#### What you are asked to do
Would you copy the records exactly, leaving the pictures out?
#### Data to use
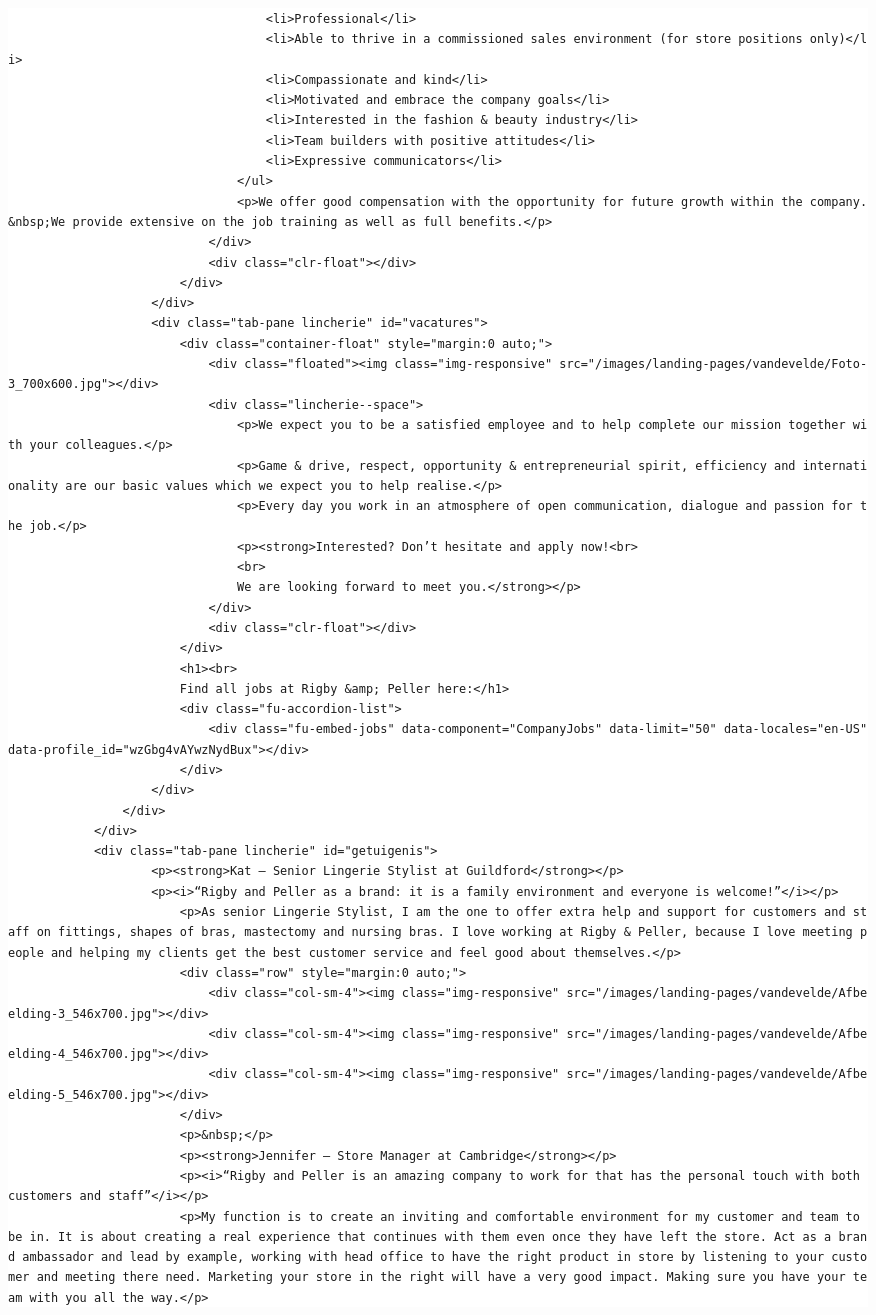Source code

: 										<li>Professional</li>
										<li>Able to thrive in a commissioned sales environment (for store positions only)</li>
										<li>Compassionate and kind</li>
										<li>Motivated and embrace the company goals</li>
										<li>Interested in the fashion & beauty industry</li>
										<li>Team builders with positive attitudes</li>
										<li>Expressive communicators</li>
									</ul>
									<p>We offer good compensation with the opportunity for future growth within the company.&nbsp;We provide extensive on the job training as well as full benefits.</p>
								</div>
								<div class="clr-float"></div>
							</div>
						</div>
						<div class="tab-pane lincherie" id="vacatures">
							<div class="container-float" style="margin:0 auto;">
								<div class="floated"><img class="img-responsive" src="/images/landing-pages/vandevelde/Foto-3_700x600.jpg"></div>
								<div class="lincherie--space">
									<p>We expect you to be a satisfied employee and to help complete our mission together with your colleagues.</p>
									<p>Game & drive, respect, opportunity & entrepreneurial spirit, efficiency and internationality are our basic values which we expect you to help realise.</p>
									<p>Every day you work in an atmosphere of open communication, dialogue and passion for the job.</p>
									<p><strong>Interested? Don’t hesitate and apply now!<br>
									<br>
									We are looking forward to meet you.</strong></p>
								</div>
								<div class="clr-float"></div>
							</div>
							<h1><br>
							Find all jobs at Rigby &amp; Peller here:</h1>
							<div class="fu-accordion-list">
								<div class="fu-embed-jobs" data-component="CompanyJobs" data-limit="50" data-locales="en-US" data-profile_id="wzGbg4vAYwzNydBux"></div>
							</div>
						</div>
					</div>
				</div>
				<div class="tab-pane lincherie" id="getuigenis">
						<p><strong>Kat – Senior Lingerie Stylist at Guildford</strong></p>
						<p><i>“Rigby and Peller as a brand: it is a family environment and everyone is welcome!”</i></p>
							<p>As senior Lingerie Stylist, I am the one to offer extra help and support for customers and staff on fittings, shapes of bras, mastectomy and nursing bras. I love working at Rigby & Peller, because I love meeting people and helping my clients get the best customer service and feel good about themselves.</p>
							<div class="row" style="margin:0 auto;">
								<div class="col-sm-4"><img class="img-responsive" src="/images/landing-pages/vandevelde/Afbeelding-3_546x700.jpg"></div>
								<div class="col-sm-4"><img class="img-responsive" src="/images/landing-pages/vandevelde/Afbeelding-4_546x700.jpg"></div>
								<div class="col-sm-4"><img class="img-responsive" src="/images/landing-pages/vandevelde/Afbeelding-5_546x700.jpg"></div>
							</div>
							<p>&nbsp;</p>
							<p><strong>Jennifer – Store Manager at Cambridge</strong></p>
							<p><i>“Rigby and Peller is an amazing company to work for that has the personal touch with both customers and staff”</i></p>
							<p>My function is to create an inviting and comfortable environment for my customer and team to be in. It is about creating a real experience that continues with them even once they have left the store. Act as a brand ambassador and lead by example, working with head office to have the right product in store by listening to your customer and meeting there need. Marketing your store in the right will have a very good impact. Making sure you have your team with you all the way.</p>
########
#### Solution
Source code

: 										<li>Professional</li>
										<li>Able to thrive in a commissioned sales environment (for store positions only)</li>
										<li>Compassionate and kind</li>
										<li>Motivated and embrace the company goals</li>
										<li>Interested in the fashion & beauty industry</li>
										<li>Team builders with positive attitudes</li>
										<li>Expressive communicators</li>
									</ul>
									<p>We offer good compensation with the opportunity for future growth within the company.&nbsp;We provide extensive on the job training as well as full benefits.</p>
								</div>
								<div class="clr-float"></div>
							</div>
						</div>
						<div class="tab-pane lincherie" id="vacatures">
							<div class="container-float" style="margin:0 auto;">
								<div class="floated"><img class="img-responsive" src="/images/landing-pages/vandevelde/Foto-3_700x600.jpg"></div>
								<div class="lincherie--space">
									<p>We expect you to be a satisfied employee and to help complete our mission together with your colleagues.</p>
									<p>Game & drive, respect, opportunity & entrepreneurial spirit, efficiency and internationality are our basic values which we expect you to help realise.</p>
									<p>Every day you work in an atmosphere of open communication, dialogue and passion for the job.</p>
									<p><strong>Interested? Don’t hesitate and apply now!<br>
									<br>
									We are looking forward to meet you.</strong></p>
								</div>
								<div class="clr-float"></div>
							</div>
							<h1><br>
							Find all jobs at Rigby &amp; Peller here:</h1>
							<div class="fu-accordion-list">
								<div class="fu-embed-jobs" data-component="CompanyJobs" data-limit="50" data-locales="en-US" data-profile_id="wzGbg4vAYwzNydBux"></div>
							</div>
						</div>
					</div>
				</div>
				<div class="tab-pane lincherie" id="getuigenis">
						<p><strong>Kat – Senior Lingerie Stylist at Guildford</strong></p>
						<p><i>“Rigby and Peller as a brand: it is a family environment and everyone is welcome!”</i></p>
							<p>As senior Lingerie Stylist, I am the one to offer extra help and support for customers and staff on fittings, shapes of bras, mastectomy and nursing bras. I love working at Rigby & Peller, because I love meeting people and helping my clients get the best customer service and feel good about themselves.</p>
							<div class="row" style="margin:0 auto;">
								<div class="col-sm-4"><img class="img-responsive" src="/images/landing-pages/vandevelde/Afbeelding-3_546x700.jpg"></div>
								<div class="col-sm-4"><img class="img-responsive" src="/images/landing-pages/vandevelde/Afbeelding-4_546x700.jpg"></div>
								<div class="col-sm-4"><img class="img-responsive" src="/images/landing-pages/vandevelde/Afbeelding-5_546x700.jpg"></div>
							</div>
							<p>&nbsp;</p>
							<p><strong>Jennifer – Store Manager at Cambridge</strong></p>
							<p><i>“Rigby and Peller is an amazing company to work for that has the personal touch with both customers and staff”</i></p>
							<p>My function is to create an inviting and comfortable environment for my customer and team to be in. It is about creating a real experience that continues with them even once they have left the store. Act as a brand ambassador and lead by example, working with head office to have the right product in store by listening to your customer and meeting there need. Marketing your store in the right will have a very good impact. Making sure you have your team with you all the way.</p>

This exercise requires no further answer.